Delphi services read secrets either at container start (most cases) or at process start. A rotation in your secret store does not propagate until the consumer restarts. This recipe is the safe, minimum-disruption order.

Before you start

  • Know which services consume the secret. The Environment variable index lists source: sm rows. If unsure, search there first.
  • Know whether the secret is shared (e.g. DATABASE_URL) or service-local (e.g. VONAGE_SMS_API_KEY). Shared secrets need a coordinated restart; local secrets can be restarted on a single host.
  • Have the previous value to hand for rollback. Many secret stores keep a version history — make sure yours does.
STOP

For database secrets, see Managed database secrets first. Rotation there is multi-step (dual-credential window) and must be planned, not improvised.

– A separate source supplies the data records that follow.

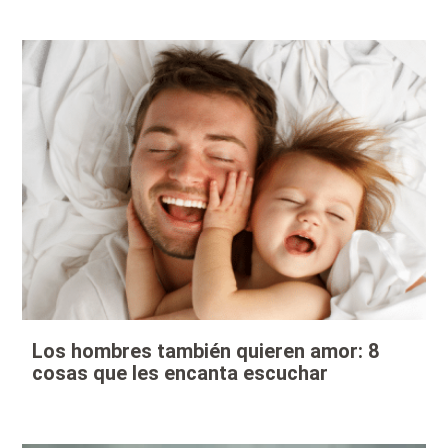
Los hombres también quieren amor: 8
cosas que les encanta escuchar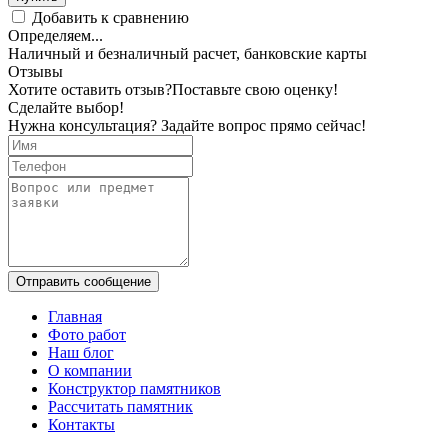
Добавить к сравнению
Определяем...
Наличный и безналичный расчет, банковские карты
Отзывы
Хотите оставить отзыв?
Поставьте свою оценку!
Сделайте выбор!
Нужна консультация? Задайте вопрос прямо сейчас!
Отправить сообщение
Главная
Фото работ
Наш блог
О компании
Конструктор памятников
Рассчитать памятник
Контакты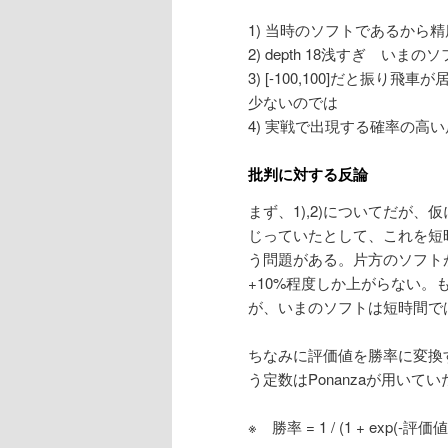
1) 当時のソフトであるから
2) depth 18浅すぎ 
3) [-100,100]だと
少ないのでは
4) 実戦で出現する確率の高
批判に対する反論
まず、1),2)についてだが、仮
じっていたとして、これを短時間
う問題がある。片方のソフトが
+10%程度しか上がらない
が、いまのソフトは短時間では
ちなみに評価値を勝率に変換
う定数はPonanzaが用いてい
※ 勝率 = 1 / (1 + exp(-評価値/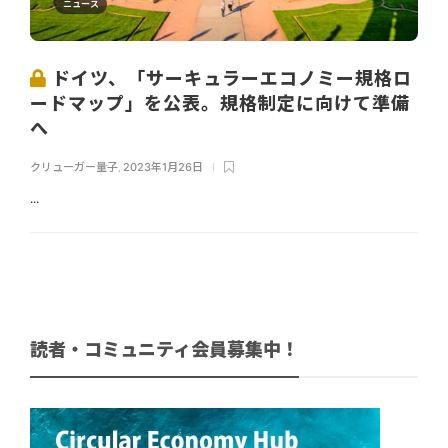
ニュース
ドイツ、「サーキュラーエコノミー規格ロ
ードマップ」を公表。規格制定に向けて準備
へ
クリューガー量子
,
2023年1月26日
...
読者・コミュニティ会員募集中！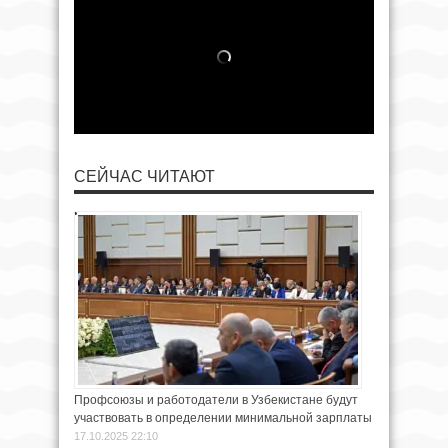
СЕЙЧАС ЧИТАЮТ
Профсоюзы и работодатели в Узбекистане будут
участвовать в определении минимальной зарплаты
17.10.2025 22:10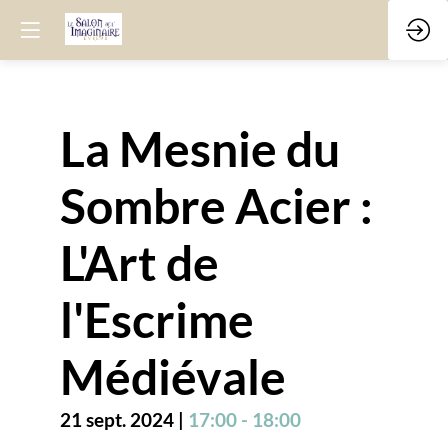
La Mesnie du
Sombre Acier :
L'Art de
l'Escrime
Médiévale
21 sept. 2024
|
17:00
-
18:00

Step 1 — Stage the new value

Write the new secret in your secret store, but do not restart anything yet.

# AWS example, redact values
aws secretsmanager put-secret-value \
--secret-id "<your-secret-id>" \
--secret-string '{"VONAGE_SMS_API_KEY":"<new-value>"}'

Verify the staged value with get-secret-value from the same host (sanity-check IAM access).

Step 2 — Identify the consumers

Run, on each candidate host:

cd /opt/services/<service>
grep -R "<SECRET_NAME>" .

The variable should appear in docker-compose.yaml, possibly in a generated env file. The set of services that grep matches is your restart set.

Step 3 — Re-pull and restart, one host at a time

For each host in the restart set:

cd /opt/services/<service>
./init.sh
docker compose up -d --no-deps <containers-that-consume-the-secret>

init.sh re-fetches the secret from your store; up -d recreates the container with the new env. Tail logs to verify the consumer logged in / connected with the new secret before moving to the next host.

For services with multiple instances (Voice scaling), restart one instance first, verify it's healthy, then continue with the rest. This keeps the platform serving while you roll forward.

Step 4 — Verify

  • The secret consumer logs show a successful auth/connect at start.
  • The feature that uses the secret works end to end (place a call, send an SMS, send a webhook).
  • Error rate in SigNoz hasn't ticked up on the restarted services.

Step 5 — Revoke the old value at the provider

After everything is verified, revoke or rotate the old credential at the upstream provider (e.g. delete the old API key in the provider's console). Do this only after verification so a rollback is still possible.

Rolling back

If something downstream breaks after the rotation:

  1. Put the previous value back in your secret store (most stores keep a version history — restore to the prior version).
  2. Repeat Step 3 on the affected hosts.
  3. Then debug the failure without time pressure.